長谷川素逝、橋本鶏二に師事し「ホトトギス」俳句の骨法を習得するが、何かものたりない。俳句の方向性に悩んだ末、22歳のとき、山口誓子の作品や選句幅の広さに魅かれて入門を決意する。そして伊勢天ヶ須賀で保養中の誓子を訪れたのが、運命の出会いとなった。
昭和23年に誓子の「天狼」が創刊されるとさっそく参加し、同年6月号で〈汗の馬芒のなかに鏡なす〉などが初巻頭を得る。
当時、誓子の「酷烈なる俳句精神」を標榜する「天狼」は文学青年たちの憧れの俳誌だった。同年、木枯は遠星集の上位をほとんどの号で占め、翌年も巻頭を飾っている。どれだけ青年たちの羨望と嫉妬を掻き立てたことだろう。
掲句は、「天狼」時代の作品を集めた『汗馬楽鈔』(1988年)に収められている。
揚羽蝶が広い野原を鋭い翅使いで飛翔している。見渡せば野の果てなる地平線は青空と接しており、大きな時空を目の当たりにする。揚羽蝶の荒々しさならば、「天」にまで至ることができるかもしれない。
だが作者は「揚羽蝶」ではなく「野」が「天にいでやすく」と描いてみせた。もちろん作者のイマジネーションの領域なのだが、具象性が強いので、読者はやすやすと木枯の術中にはまってしまう。
なるほど「野」は「天」とつながっており、浮力をつけたならば大地は羽ばたくかもしれない。地球そのものが、宇宙と渾然一体となってしまいそうな巨視的発想だ。
「天狼」時代初期から木枯は「虚」の世界をリアリティをもって捉えることに熱中していたと分かる。
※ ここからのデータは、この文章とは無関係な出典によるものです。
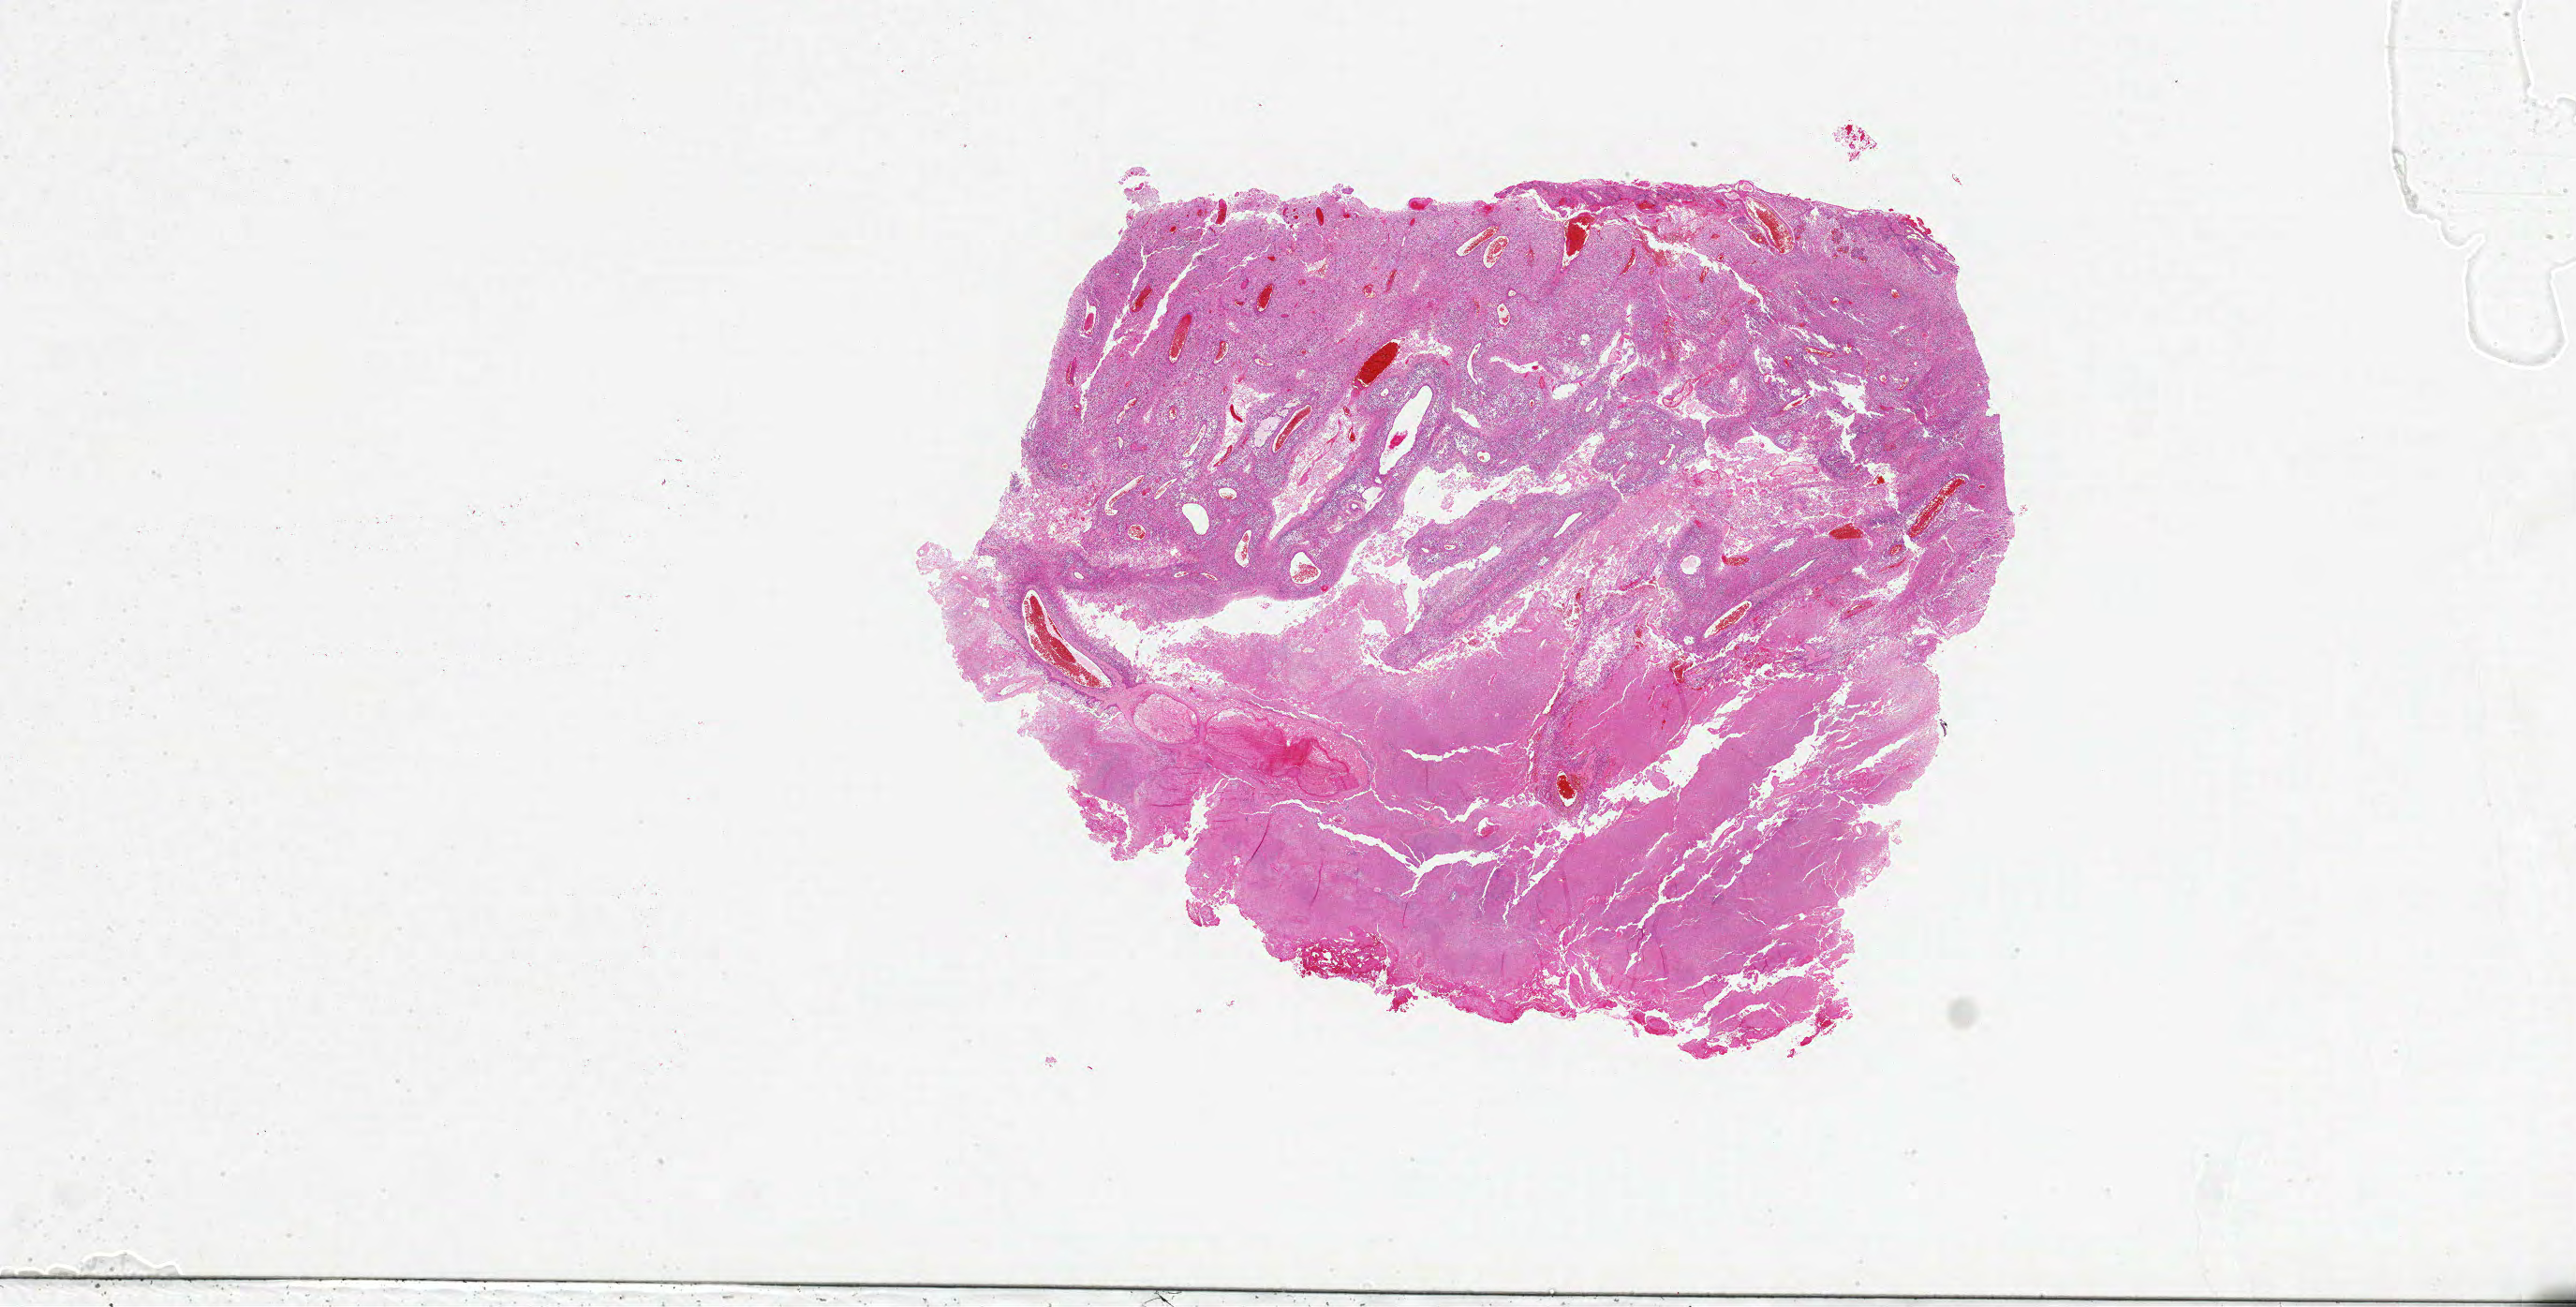
Digitized H&E-stained tissue section (whole slide), low-resolution overview of the scanned area, about 44.0 x 22.3 mm. Formalin-fixed paraffin-embedded (FFPE) diagnostic section. Sample: primary tumour, brain. Female, age 68 years at initial diagnosis.
Histologic diagnosis: Glioblastoma.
また後年、木枯はさまざまないきものたちを陰陽師の式神のごとく使役したが、ここでも好みのモチーフ「蝶」をうまく働かせている。「蝶」は魂やエロスばかりでなく、超現実的な内容を象徴する。この句の「蝶」は「野」に現実の影も落とさず、未練も見せず「天」へとはるかに飛び去って行くのだ。